Every minute is precious when it comes to recovering these artifacts, and there is a plan to relocate all the most important items to laboratories before the arrival of summer's scorching heat since the high temperatures could harm the relics. The aim is to complete the entire project by the end of this year, with plans to create an archaeological park on the site in future, Gong Xicheng says.

Evolving from a remote barbarian regime to one of the seven leading states of the Warring States Period, at their zenith, the Chu ruled a vast area along the middle and lower reaches of the Yangtze River.

The influential state endured for nearly 800 years until its defeat by the Qin state in 223 BC. Just two years later, the Qin founded China's first unified dynasty.

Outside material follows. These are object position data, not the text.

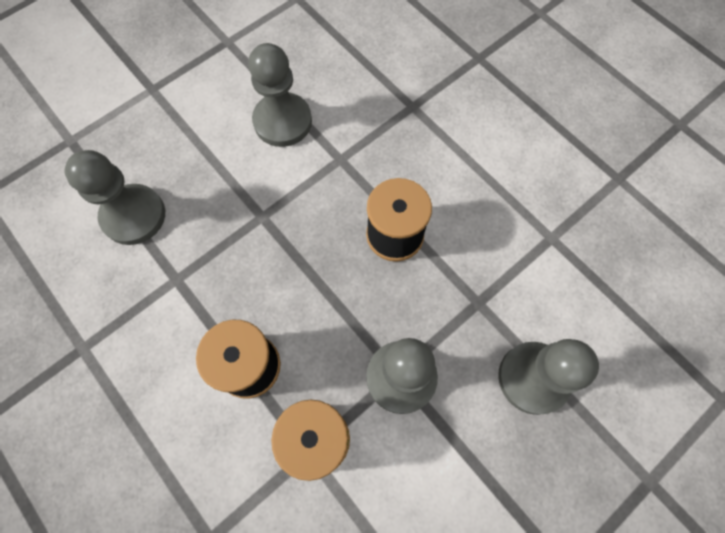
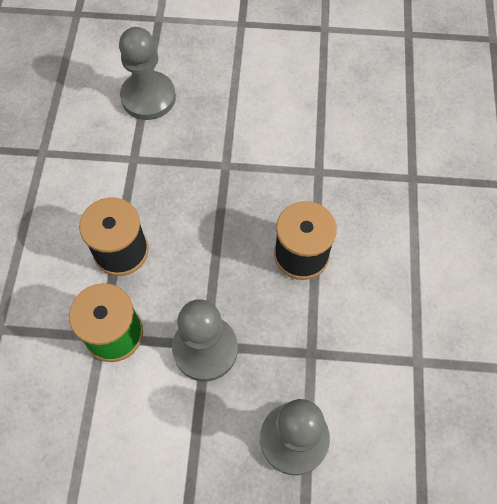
camera: 45 degrees right, 5 degrees down
(282, 121) = (305, 113): grey pawn -> none

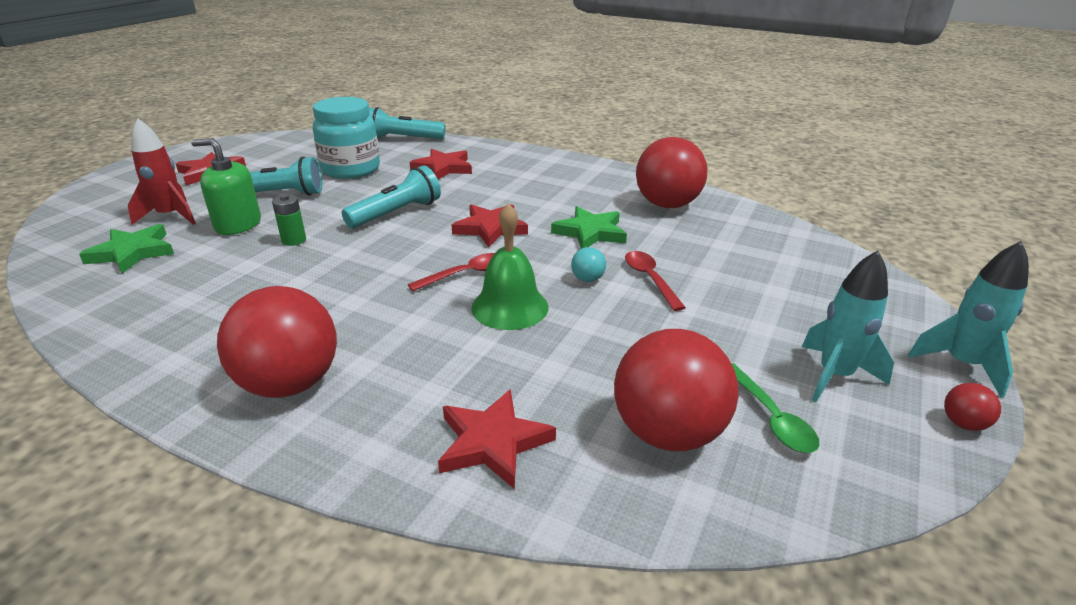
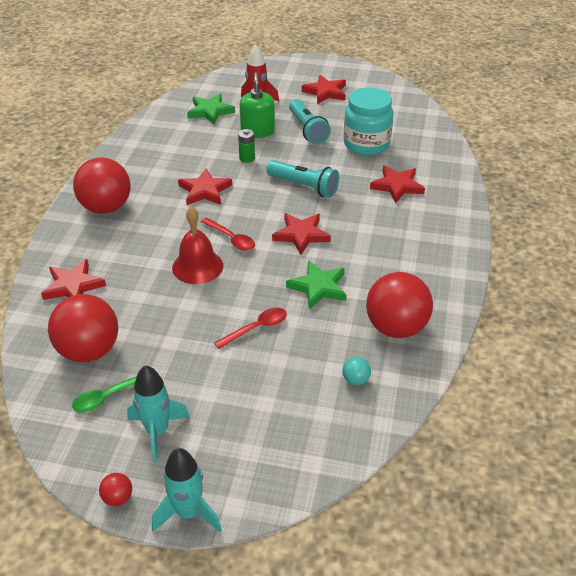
camera: 75 degrees right, 10 degrees up
(337, 281) = (205, 190): none -> red star
(403, 139) = (445, 150): turquoise flashlight -> none
(510, 307) = (197, 266): green bell -> red bell
(587, 279) = (245, 296): turquoise ball -> turquoise ball (355, 380)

According to Zhang Changping, an archaeology professor at Wuhan University, the tomb exhibits distinctive features commonly found in Chu tombs. "During the Warring States Period, different states had different cultural practices. Chu tombs possess their own unique features," Zhang says. "For instance, the tombs of ordinary people are often laid together, forming a large burial area, while those of the nobility are typically arranged in an independent manner."

The professor also highlights similarities between the tombs of nobles. "The tombs are commonly aligned in an east-west direction and have a tomb passage and multiple steps," he says.

"They often consist of several chambers, multiple coffins, and an abundance of funerary objects. Notably, they frequently include bronze artifacts in the style of the Western Zhou Dynasty, indicating the continuation of ritual systems from that era."